Over the following years, Jimmy Choo expanded its store portfolio by opening directly operated stores and with local partners. Over 2011 and 2012, Jimmy Choo took control of the majority of its Asian operations in China, Hong Kong and Japan. Several boutiques are to be found in secondary outlets such as Saks Fifth Avenue, as well as smaller boutique stores on shopping estates such as Woodbury Common Premium Outlets in Central Valley, New York.

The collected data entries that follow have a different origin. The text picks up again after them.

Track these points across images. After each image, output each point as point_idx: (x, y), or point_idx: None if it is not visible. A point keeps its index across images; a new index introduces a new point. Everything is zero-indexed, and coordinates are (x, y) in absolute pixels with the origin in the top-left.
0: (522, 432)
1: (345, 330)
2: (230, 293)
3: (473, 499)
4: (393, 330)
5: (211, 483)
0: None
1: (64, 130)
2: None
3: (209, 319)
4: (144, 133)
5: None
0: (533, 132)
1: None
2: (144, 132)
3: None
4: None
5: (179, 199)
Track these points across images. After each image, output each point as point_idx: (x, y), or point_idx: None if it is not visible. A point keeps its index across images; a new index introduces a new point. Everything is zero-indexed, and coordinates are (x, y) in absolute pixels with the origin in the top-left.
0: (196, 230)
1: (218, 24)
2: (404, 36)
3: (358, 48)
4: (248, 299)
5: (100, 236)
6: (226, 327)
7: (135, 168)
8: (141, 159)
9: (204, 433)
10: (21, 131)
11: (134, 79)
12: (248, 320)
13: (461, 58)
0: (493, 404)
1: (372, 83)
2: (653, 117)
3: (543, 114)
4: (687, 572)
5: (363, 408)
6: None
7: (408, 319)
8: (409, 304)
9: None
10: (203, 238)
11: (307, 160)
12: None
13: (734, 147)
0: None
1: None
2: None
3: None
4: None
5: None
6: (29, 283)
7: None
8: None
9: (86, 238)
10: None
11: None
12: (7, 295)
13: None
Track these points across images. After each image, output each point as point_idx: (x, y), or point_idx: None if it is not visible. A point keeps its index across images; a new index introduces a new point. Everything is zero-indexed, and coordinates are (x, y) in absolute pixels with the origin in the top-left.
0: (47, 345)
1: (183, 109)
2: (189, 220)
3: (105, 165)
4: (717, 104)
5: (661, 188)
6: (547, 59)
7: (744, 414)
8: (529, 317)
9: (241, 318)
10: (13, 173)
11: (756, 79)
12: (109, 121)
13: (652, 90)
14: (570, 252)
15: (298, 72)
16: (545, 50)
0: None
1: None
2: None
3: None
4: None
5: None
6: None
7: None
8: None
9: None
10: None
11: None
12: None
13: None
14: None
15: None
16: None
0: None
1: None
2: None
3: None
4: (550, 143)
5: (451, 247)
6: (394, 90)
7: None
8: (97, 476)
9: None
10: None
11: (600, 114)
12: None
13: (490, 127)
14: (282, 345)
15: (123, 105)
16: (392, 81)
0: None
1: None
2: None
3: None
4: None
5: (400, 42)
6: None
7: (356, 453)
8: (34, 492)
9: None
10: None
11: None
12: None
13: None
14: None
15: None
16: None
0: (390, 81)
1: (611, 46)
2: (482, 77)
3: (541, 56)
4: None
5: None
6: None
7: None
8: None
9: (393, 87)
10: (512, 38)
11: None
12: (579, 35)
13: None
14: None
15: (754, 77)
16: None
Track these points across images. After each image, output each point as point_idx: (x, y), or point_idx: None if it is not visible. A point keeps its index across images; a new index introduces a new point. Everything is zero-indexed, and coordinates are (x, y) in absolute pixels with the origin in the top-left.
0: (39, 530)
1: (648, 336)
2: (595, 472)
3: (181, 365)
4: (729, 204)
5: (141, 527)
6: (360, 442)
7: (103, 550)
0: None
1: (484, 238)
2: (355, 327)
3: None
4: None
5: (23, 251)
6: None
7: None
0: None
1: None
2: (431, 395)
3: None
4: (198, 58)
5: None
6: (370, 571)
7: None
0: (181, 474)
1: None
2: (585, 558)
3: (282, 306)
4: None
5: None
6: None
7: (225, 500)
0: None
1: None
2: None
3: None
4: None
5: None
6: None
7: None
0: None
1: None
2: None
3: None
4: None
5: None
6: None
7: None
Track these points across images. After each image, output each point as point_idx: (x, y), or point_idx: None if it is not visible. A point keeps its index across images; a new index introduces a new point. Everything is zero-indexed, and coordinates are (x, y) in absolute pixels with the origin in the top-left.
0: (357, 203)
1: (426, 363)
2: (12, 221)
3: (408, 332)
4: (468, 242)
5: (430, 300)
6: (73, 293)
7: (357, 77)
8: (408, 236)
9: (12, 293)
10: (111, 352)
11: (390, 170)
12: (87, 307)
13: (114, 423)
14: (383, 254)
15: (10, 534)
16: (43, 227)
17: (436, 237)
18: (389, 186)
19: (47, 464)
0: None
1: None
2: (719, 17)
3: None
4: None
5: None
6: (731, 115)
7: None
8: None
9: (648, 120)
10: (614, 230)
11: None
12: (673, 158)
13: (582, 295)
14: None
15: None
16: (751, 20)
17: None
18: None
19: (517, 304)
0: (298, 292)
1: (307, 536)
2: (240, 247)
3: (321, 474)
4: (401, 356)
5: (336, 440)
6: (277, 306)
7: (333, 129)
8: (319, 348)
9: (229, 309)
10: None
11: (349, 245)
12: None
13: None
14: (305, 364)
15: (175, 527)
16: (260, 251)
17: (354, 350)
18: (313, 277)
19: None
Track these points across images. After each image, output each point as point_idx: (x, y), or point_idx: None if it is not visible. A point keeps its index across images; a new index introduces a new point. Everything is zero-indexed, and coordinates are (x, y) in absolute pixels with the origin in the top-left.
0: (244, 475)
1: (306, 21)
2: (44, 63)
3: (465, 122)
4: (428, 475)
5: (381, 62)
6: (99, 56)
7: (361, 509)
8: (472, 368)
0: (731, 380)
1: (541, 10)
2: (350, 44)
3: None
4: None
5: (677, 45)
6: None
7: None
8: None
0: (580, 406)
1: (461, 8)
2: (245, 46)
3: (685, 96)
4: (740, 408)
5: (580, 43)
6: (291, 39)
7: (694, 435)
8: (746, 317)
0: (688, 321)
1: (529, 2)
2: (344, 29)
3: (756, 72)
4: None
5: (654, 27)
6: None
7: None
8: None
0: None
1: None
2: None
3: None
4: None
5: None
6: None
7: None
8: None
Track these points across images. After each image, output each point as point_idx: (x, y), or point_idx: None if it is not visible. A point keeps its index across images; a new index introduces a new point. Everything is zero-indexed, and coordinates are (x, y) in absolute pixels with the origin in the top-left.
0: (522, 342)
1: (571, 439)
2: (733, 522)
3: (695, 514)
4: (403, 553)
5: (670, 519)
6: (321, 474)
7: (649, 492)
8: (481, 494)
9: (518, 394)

Together, Sandra Choi and CEO Hannah Colman have created a global force with a store network encompassing more than 200 boutiques and a presence in department and specialty stores worldwide.

==Awards==
The brand has won awards for its products, including the British Fashion Council Awards Designer Brand category in 2008, the Accessories Council Brand of the Year 2008, the Footwear News Brand of the Year Award, and the 2009 Nordstrom Partners in Excellence award. Creative Director Sandra Choi was inducted into the Footwear News Hall of Fame in 2019.

== Enforcement ==
J. Choo Ltd. has over 600 design patents to its name. The company has brought up several prominent cases for copyright and trademark infringement, as well as being the target of "knock-off" counterfeit imports in the UK, the US and Australia. The company has sued Oasis, Warehouse and Marks & Spencer for copying shoes and bags.

==Cultural references==
- Jimmy Choo suede and leather platforms worn by Carrie Bradshaw in American television show Sex and the City Season 3, Episode 1, 1999. She lost a shoe running to catch the Staten Island Ferry and said "I lost my Choo!"
- In 2004 a single from Godfather Buried Alive Album by Shyne featuring Ashanti (singer) Released A Song Called "Jimmy Choo" as well as a music video on YouTube.
- The Jimmy Choo "Abel pump" was featured in the South Korean TV show My Love, From The Star, in 2014
- In the 2006 US film The Devil Wears Prada, Jimmy Choo shoes are worn by Andy Sachs, assistant to the editor on 'Runway' magazine.
- Jimmy Choo footwear is worn by a villain, and cited as a clue to the nature of her character, in The Salt-Stained Book, a children's novel by Julia Jones.
- The Jimmy Choo "Vanessa 85" red suede and nappa pointy toe pumps were featured in the American TV show "House of Cards" Season 6, Episode 5, 2018. Character Jane Davis enters a room in the white house while carrying the pair of pumps in her hand.
- Choo was mentioned in the song, "Fabulous" in the movie 'High School Musical 2'. Sharpay Evans sings about Jimmy Choo commanding someone to fetch her Jimmy Choo flip flops.

== Brand ambassadors ==
In August 2023, Cho Mi-yeon of (G)I-dle became the brand's global ambassador. The same year, the Indian actress, Ananya Panday, was appointed as a brand ambassador of Jimmy Choo.

In September 2024, Wang Yibo became the Global Brand Ambassador of Jimmy Choo.